Financing Climate Adaptation
But financing of climate adaptation has been a dominant part of climate change talks since the Copenhagen Conference in 2009. Haiyan’s landfall only added to the urgency of this need, which happened to time its landing with climate talks (COP 19) in Warsaw, Poland, on November 11-22. These talks are held each year in the run up to crafting a binding climate treaty in 2015 to replace Kyoto Protocol. One important outcome of the Copenhagen Conference was the financial commitments by developed nations to help less affluent nations in adapting to climate-induced disruptions. Initially, developed countries committed $30 billion for 2010-12, and pledged to increase this commitment to $100 billion a year by 2020. Oxfam, however, deflated such hopes in an analysis that showed developed nations had begun to wriggle out of even a modest commitment of $30 billion spread over multiple years. It further dampened any prospect for redeeming the grand pledge of $100 billion a year in climate finance by 2020.

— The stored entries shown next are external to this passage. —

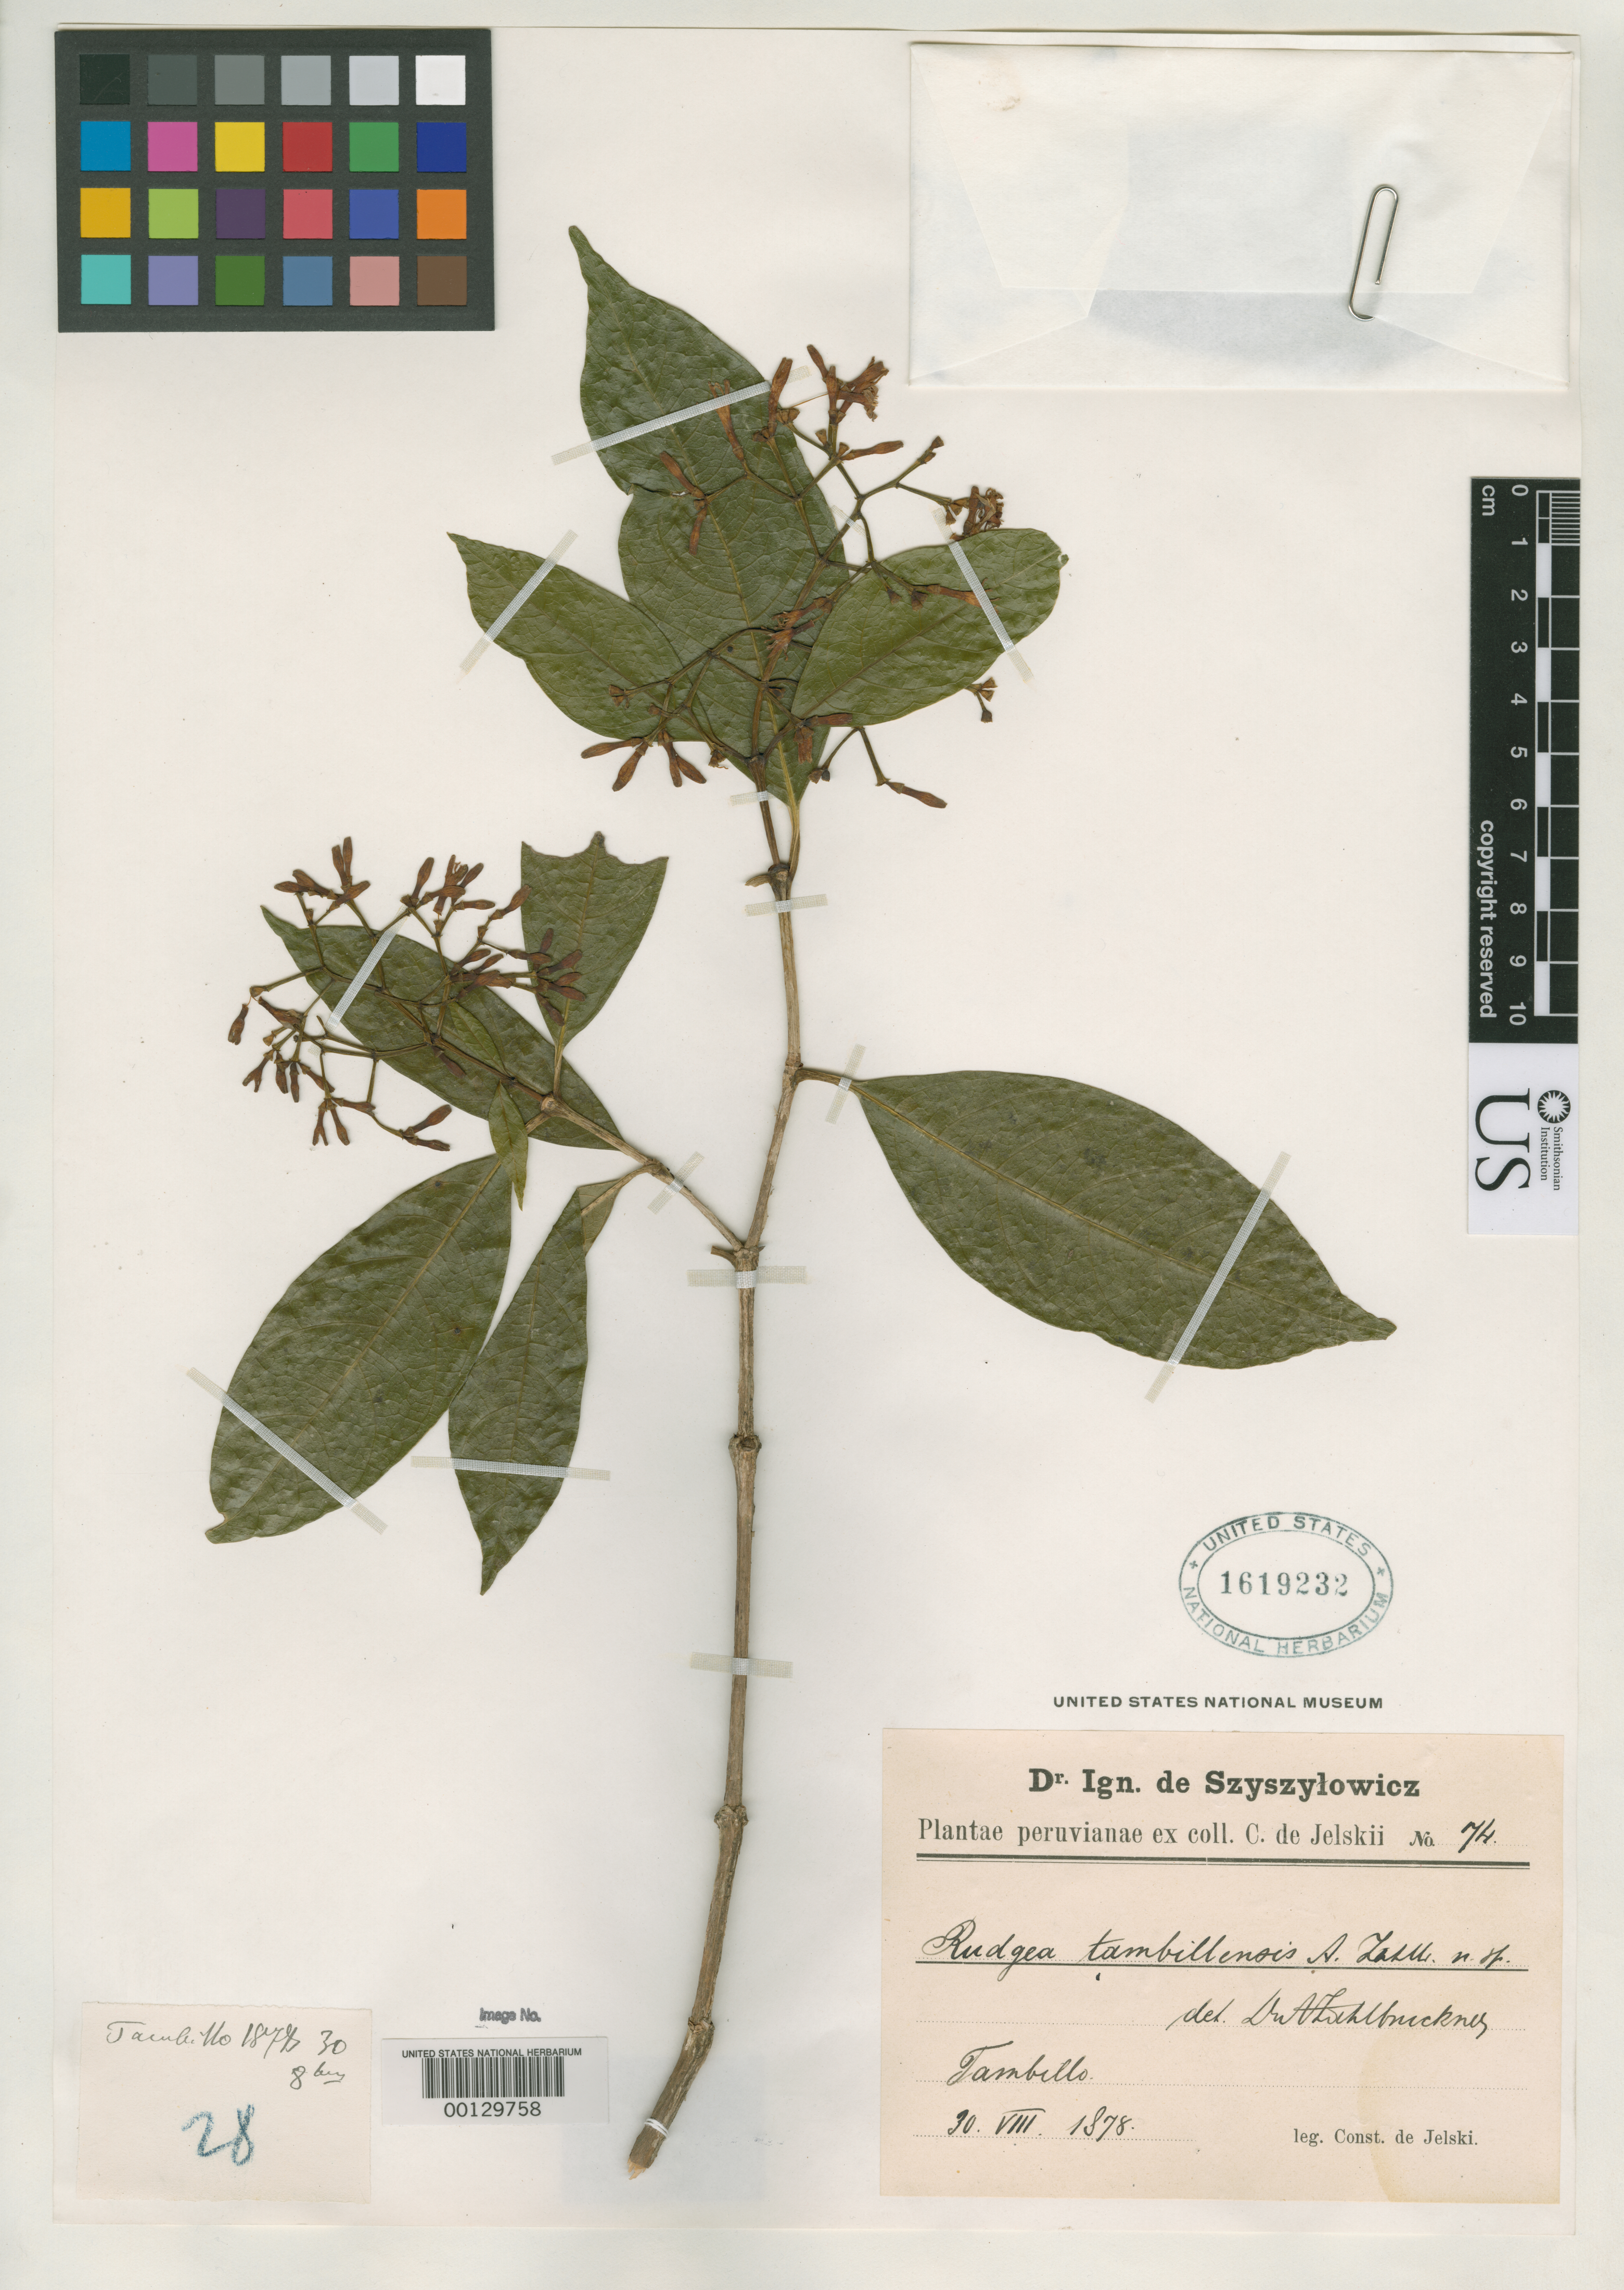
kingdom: Plantae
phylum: Tracheophyta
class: Magnoliopsida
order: Gentianales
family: Rubiaceae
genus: Rudgea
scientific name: Rudgea tambillensis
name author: Zahlbr.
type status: Isotype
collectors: C. von Jelski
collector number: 74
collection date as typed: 30 Aug 1878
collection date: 1878-08-30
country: Peru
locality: Tambillo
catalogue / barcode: US 1619232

These public commitments are likely to be relegated to transnational financial capital. Some saw the first sign of it in choosing Poland, which stands out for its pro-business, climate-skeptic, coal-fired development trajectory, as the site of climate talks. No wonder, At COP 19, discussions were focused on “ mobilizing private finance such as loans and equity investments.” Private finance hotly pursues profits even in people’s sufferings. It is no coincidence that there is now proliferation of risk management companies that specialize in “catastrophe modeling.” The chief research officer of one such company gloomily noted meager financial prospects in rebuilding the Philippines: “The economic activity of reconstruction itself is much lower [in the Philippines] than it would be in a rich country where everybody’s using insurance and claims assessors and getting quotes from builders. A lot of people [in the Philippines] will end up mending their own houses.” Naomi Klein famously described this profit-soaked approach to human tragedies as “disaster capitalism.”
Conclusion: “End this Madness!!”
The IPCC in its fifth assessment report concluded with 95% of certainty that humans are at the root of climate change. This conclusion seems an official inauguration of Anthropocene, the age of human extravagance, in which humans have evolved or (more appropriately) devolved into a geological force on the scale of volcanoes, earthquakes, and tsunamis to have altered the atmosphere, hydrosphere and biosphere. In the process, this hubris has hung a question mark over the very survival of human race on this planet. Yet all humans are not equally destructive. Many, as in the Philippines, are victims of the actions of the few who are driving climate change and planning to profit from it at the same time. Among them, the fossil fuel industry and its beneficiaries, accumulating $1.9 trillion a year in subsidies, sit atop. Climate change is the sin of their profiteering, for which the global poor are atoning with their lives. As the Philippine delegate to climate talks in Warsaw pleaded in tears, this madness must end. It doesn’t make sense to sacrifice the primary Earth economy for the illusory secondary human economy that is measured in the piles of worthless paper money built by “quantitative easing” (printing money).
Tarique Niazi, Ph.D., is an Associate Professor of Environmental Sociology at University of Wisconsin-Eau Claire.